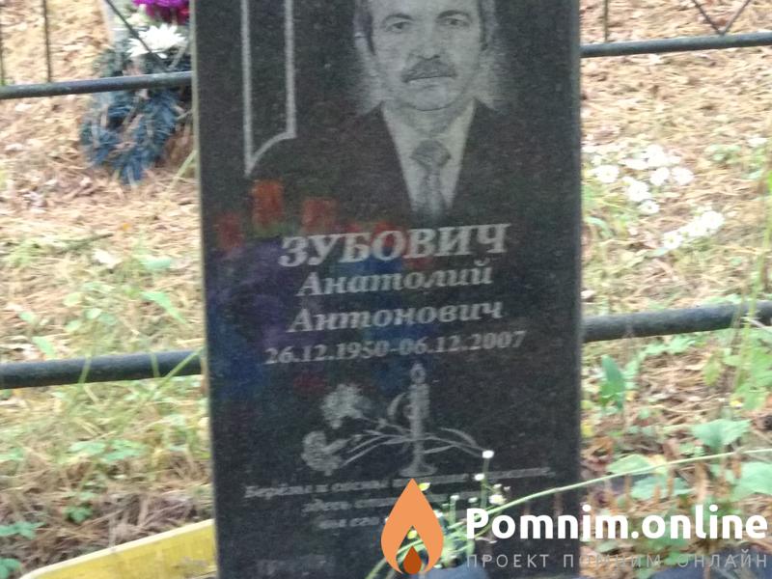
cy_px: 290
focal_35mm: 52
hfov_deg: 36.8
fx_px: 1160
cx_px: 386
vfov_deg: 28.0
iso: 800
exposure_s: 1/30
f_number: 2.6
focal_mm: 5.99
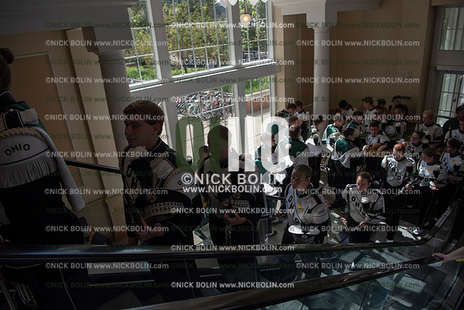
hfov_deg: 73.7
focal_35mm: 24
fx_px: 309
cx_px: 232
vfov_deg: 53.2
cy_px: 155
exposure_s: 1/1250
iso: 400
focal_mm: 24
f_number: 5
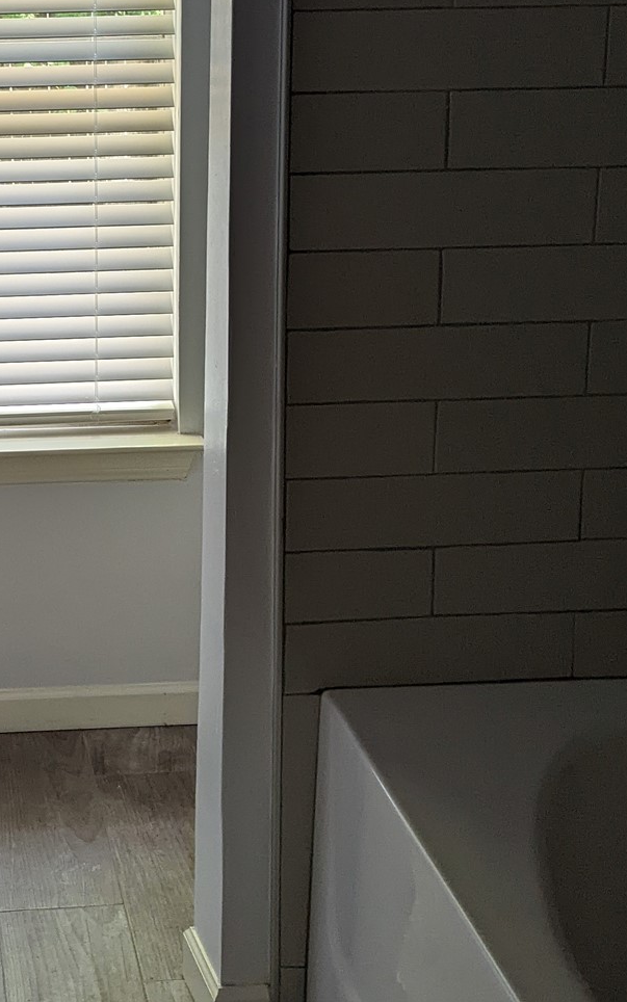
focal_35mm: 54
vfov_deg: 37.0
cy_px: 302
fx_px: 1476
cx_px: 29
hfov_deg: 23.2
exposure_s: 1/250
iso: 119
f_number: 1.85
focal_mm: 6.81
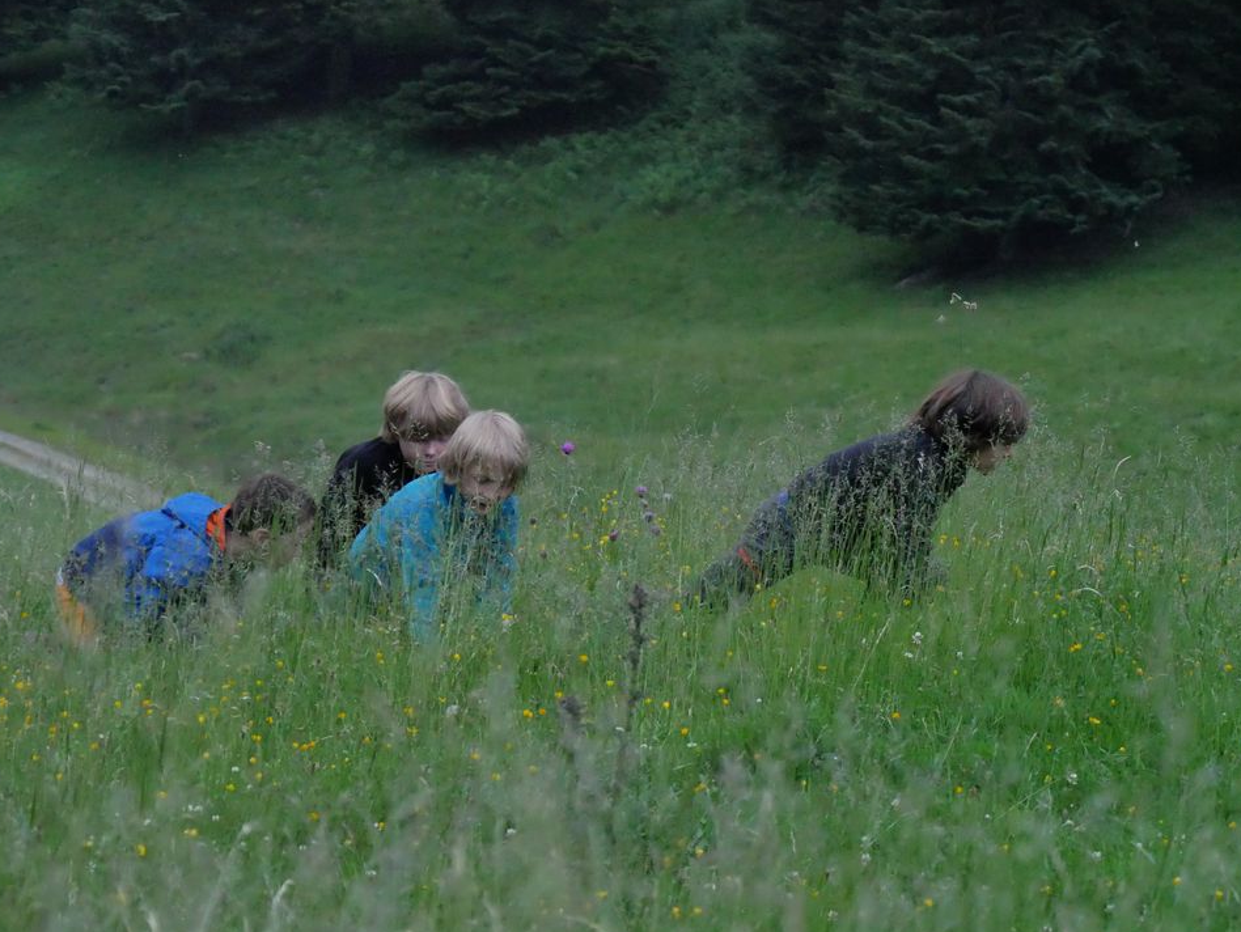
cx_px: 607
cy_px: 467
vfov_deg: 10.0
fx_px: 5344
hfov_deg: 13.2
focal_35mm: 149
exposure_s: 1/250
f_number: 5.4
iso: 6400
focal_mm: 69
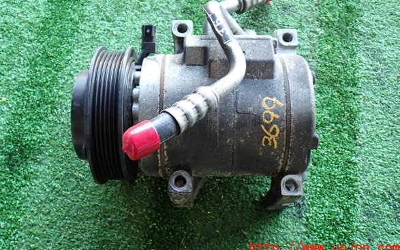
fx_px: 425
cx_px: 199
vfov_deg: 32.7
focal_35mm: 39
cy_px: 104
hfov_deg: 50.4
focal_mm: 6.37
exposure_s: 1/40
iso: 320
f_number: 2.5
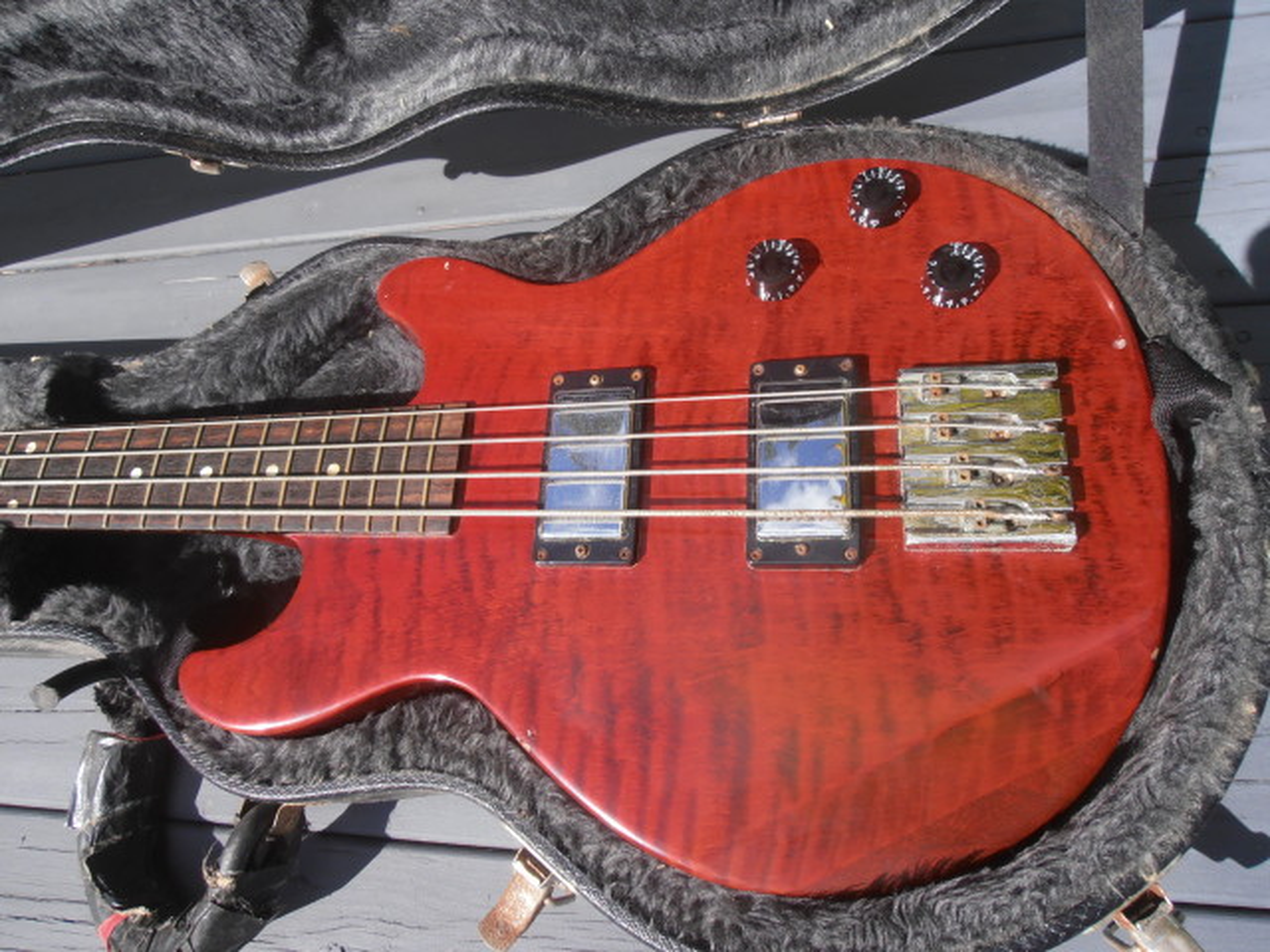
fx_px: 881
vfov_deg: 56.8
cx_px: 635
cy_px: 476
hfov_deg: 71.6
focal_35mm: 24
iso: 80
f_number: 3
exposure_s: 1/800
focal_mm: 4.2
********
## Task to complete
Images should not be copied, but every other part of the entries must be reproduced exactly.

## Answer below
cy_px: 290
focal_35mm: 52
hfov_deg: 36.8
fx_px: 1160
cx_px: 386
vfov_deg: 28.0
iso: 800
exposure_s: 1/30
f_number: 2.6
focal_mm: 5.99
hfov_deg: 73.7
focal_35mm: 24
fx_px: 309
cx_px: 232
vfov_deg: 53.2
cy_px: 155
exposure_s: 1/1250
iso: 400
focal_mm: 24
f_number: 5
focal_35mm: 54
vfov_deg: 37.0
cy_px: 302
fx_px: 1476
cx_px: 29
hfov_deg: 23.2
exposure_s: 1/250
iso: 119
f_number: 1.85
focal_mm: 6.81
cx_px: 607
cy_px: 467
vfov_deg: 10.0
fx_px: 5344
hfov_deg: 13.2
focal_35mm: 149
exposure_s: 1/250
f_number: 5.4
iso: 6400
focal_mm: 69
fx_px: 425
cx_px: 199
vfov_deg: 32.7
focal_35mm: 39
cy_px: 104
hfov_deg: 50.4
focal_mm: 6.37
exposure_s: 1/40
iso: 320
f_number: 2.5
fx_px: 881
vfov_deg: 56.8
cx_px: 635
cy_px: 476
hfov_deg: 71.6
focal_35mm: 24
iso: 80
f_number: 3
exposure_s: 1/800
focal_mm: 4.2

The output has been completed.